DOCUMENT PASSAGE:
════════

SM-130686

Clinical data
- ATC code: none;

Identifiers
- IUPAC name (+)-(3S)-3-(2-chlorophenyl)-1-[2-(diethylamino)ethyl]-3-hydroxo-2-oxo-4-(trifluoromethyl)indoline-6-carboxamide;
- CAS Number: 259666-71-2;
- PubChem CID: 9890863;
- ChemSpider: 7980503;
- UNII: 1GH34I6261;

Chemical and physical data
- Formula: C_{22}H_{23}ClF_{3}N_{3}O_{3}
- Molar mass: 469.89 g·mol^{−1}
- 3D model (JSmol): Interactive image;
- SMILES FC(F)(F)c3c1c(cc(c3)C(N)=O)N(CCN(CC)CC)C(=O)C1(O)c2ccccc2Cl;
- InChI InChI=1S/C22H23ClF3N3O3/c1-3-28(4-2)9-10-29-17-12-13(19(27)30)11-15(22(24,25)26)18(17)21(32,20(29)31)14-7-5-6-8-16(14)23/h5-8,11-12,32H,3-4,9-10H2,1-2H3,(H2,27,30)/t21-/m1/s1; Key:YSSPGXCFFITNCE-OAQYLSRUSA-N;

= SM-130686 =

Chemical compound

SM-130686 is a small-molecule drug which acts as a potent, orally-active agonist of the ghrelin/growth hormone secretagogue receptor (GHSR) and growth hormone secretagogue, with around half the potency of the endogenous agonist ghrelin as a stimulator of growth hormone release. It produces dose-dependent increases in muscle mass and decrease in body fat, and is under investigation for the treatment of growth hormone deficiency and other medical conditions. Concerns about its potential use as a performance-enhancing drug for athletes have led to the development of urine tests for SM-130686 and other GHSR agonists, even though no drugs from this class have yet progressed to clinical use.

════════

DATA LISTING:
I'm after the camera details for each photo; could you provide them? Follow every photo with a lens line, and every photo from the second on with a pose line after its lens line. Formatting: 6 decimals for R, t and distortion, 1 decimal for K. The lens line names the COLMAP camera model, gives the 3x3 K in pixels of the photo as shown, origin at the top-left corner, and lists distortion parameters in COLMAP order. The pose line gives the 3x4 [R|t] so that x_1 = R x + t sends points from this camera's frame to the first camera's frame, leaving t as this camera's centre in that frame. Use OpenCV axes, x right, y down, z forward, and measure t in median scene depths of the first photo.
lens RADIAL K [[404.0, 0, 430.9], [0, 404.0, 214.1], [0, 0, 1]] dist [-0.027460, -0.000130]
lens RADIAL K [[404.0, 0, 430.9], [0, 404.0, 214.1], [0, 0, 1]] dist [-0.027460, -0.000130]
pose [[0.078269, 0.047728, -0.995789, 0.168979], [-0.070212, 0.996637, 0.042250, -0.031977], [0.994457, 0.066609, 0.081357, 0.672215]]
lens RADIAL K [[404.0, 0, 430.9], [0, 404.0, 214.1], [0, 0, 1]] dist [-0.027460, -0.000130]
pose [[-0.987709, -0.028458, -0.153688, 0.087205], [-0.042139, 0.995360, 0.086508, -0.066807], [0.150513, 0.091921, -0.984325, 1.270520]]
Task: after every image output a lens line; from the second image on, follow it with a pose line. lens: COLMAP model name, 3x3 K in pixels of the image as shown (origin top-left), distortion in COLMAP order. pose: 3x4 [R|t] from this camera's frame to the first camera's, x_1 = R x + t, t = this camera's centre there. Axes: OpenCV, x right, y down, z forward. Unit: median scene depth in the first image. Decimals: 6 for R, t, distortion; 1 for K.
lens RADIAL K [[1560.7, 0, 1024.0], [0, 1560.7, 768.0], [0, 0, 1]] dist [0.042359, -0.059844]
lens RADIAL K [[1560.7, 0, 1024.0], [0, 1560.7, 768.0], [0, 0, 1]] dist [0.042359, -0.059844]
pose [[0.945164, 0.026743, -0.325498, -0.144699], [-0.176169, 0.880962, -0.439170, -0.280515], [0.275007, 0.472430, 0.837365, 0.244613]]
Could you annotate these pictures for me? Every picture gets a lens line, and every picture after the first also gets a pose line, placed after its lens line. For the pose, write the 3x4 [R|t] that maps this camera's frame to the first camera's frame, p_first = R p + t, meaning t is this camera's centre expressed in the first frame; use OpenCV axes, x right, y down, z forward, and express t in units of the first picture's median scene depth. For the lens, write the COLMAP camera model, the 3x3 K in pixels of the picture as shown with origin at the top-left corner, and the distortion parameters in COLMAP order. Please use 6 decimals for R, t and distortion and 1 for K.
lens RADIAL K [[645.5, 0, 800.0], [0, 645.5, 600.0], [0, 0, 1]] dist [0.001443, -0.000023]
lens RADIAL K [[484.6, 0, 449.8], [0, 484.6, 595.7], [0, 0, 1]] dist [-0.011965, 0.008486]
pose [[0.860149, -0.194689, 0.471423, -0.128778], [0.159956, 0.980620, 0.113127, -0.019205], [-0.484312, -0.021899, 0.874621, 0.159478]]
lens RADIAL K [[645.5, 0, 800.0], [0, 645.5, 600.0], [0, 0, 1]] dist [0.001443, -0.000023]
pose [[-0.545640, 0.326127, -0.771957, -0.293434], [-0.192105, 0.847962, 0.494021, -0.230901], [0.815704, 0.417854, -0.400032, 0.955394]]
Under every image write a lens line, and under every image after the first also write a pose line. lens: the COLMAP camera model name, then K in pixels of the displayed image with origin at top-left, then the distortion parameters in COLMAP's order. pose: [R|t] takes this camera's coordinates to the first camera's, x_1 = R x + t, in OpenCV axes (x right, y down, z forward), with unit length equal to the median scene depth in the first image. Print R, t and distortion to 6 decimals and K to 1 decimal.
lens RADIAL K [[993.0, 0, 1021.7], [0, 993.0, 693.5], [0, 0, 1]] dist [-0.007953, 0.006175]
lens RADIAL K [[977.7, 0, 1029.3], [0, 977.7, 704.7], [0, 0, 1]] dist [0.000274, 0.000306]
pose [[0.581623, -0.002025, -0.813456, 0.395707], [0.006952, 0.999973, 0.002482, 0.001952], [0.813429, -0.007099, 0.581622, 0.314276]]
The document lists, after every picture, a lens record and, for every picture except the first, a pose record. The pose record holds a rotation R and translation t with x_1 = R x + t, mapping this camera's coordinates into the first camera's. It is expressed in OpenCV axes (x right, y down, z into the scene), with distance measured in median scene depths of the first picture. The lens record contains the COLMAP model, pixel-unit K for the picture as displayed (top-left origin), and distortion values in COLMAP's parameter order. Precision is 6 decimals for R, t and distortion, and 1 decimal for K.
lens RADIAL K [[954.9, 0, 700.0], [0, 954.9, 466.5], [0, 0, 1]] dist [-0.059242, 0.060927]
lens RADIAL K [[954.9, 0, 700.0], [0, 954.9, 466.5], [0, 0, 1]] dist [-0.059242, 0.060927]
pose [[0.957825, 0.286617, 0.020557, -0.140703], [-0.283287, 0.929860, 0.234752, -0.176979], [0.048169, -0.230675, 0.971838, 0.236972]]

════════

TASK TO CARRY OUT:
From the SM-130686 entry above, list every identifier given under "Identifiers" except the IUPAC name, with each one's value.

WRITTEN RESPONSE:
- CAS Number: 259666-71-2
- PubChem CID: 9890863
- ChemSpider: 7980503
- UNII: 1GH34I6261